Enhancing generative perturbation models with LLM-informed gene embeddings

Genetic perturbations are key to understanding how genes regulate cell behavior, yet the ability to predict responses to these perturbations remains a significant challenge. While numerous generative models have been developed for perturbation data, they typically lack the capability to generalize to perturbations not encountered during training. To alleviate this limitation, we introduce a novel methodology that incorporates prior knowledge through embeddings derived from Large Language Models (LLMs), effectively informing our predictive models with a deeper biological context. By leveraging this source of pre-existing information, our models achieve state-of-the-art performance in predicting the outcomes of single-gene perturbations.

Multimodal generative models of in vitro cellular perturbations

Generating image-based phenotype responses to cellular perturbations in silico, and vice versa to integrate multiple screening modalities and provide in silico predictions to efficiently guide further wet-lab experiments. "Stable diffusion but for biology," if you like.

Universal cell image embeddings using masked autoencoders and vision transformers

Self-supervised representation learning of cellular morphology / perturbation state across cell types and image modalities to build a foundational vision model capable of universally embedding all in vitro cellular image modalities.

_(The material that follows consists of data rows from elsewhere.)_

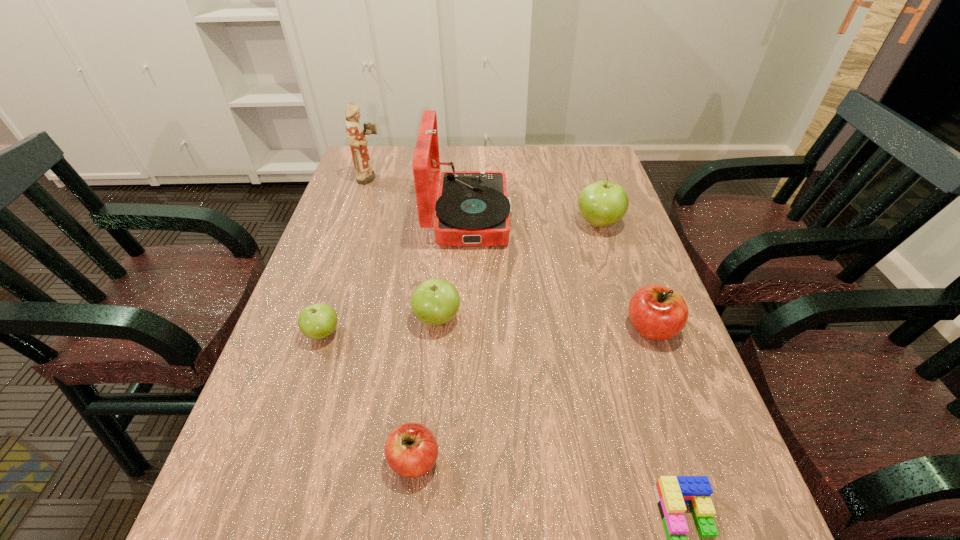
What are the coordinates of `vacant point that satisfies the following two spatial constraints: 1. on the back side of the left red apple; 2. on the right side of the second smallest green apple` in the screenshot? It's located at (429, 318).

What are the coordinates of `free space that satisfies the following two spatial constraints: 1. on the back side of the bigger red apple; 2. on the front-facing side of the figurine` in the screenshot? It's located at (598, 179).

Locate an element on the screen. This screenshot has height=540, width=960. free space that satisfies the following two spatial constraints: 1. on the front-facing side of the figurine; 2. on the right side of the nearer red apple is located at coordinates (277, 460).

I want to click on free space that satisfies the following two spatial constraints: 1. on the front-facing side of the farthest object; 2. on the back side of the farther red apple, so click(322, 328).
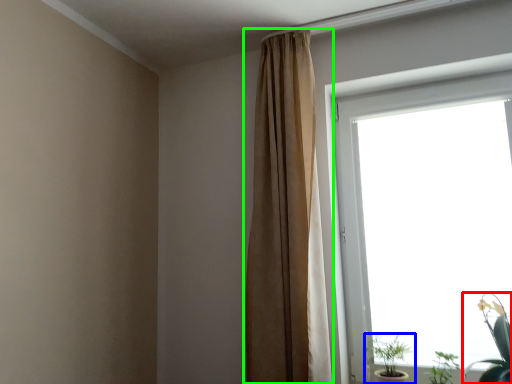
Question: Which object is positioned farthest from houseplant (highlighted by a red box)? Select from houseplant (highlighted by a blue box) and curtain (highlighted by a green box).

Choices:
 (A) houseplant
 (B) curtain

Answer: (B)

Multiscale modality-agnostic molecular embeddings using chemical language models

Protein, DNA, RNA, and small molecule language models have strong in-domain performance but lack generality: e.g., protein language models don't understand chemical modification / non-natural amino acids, but peptides with such properties are crucial therapeutic targets. Using self-supervision and hierarchical / stochastic tokenization schemes, we train a truly general language model on the entirety of biologically-relevant molecule space, for universally applicable embeddings and generative models.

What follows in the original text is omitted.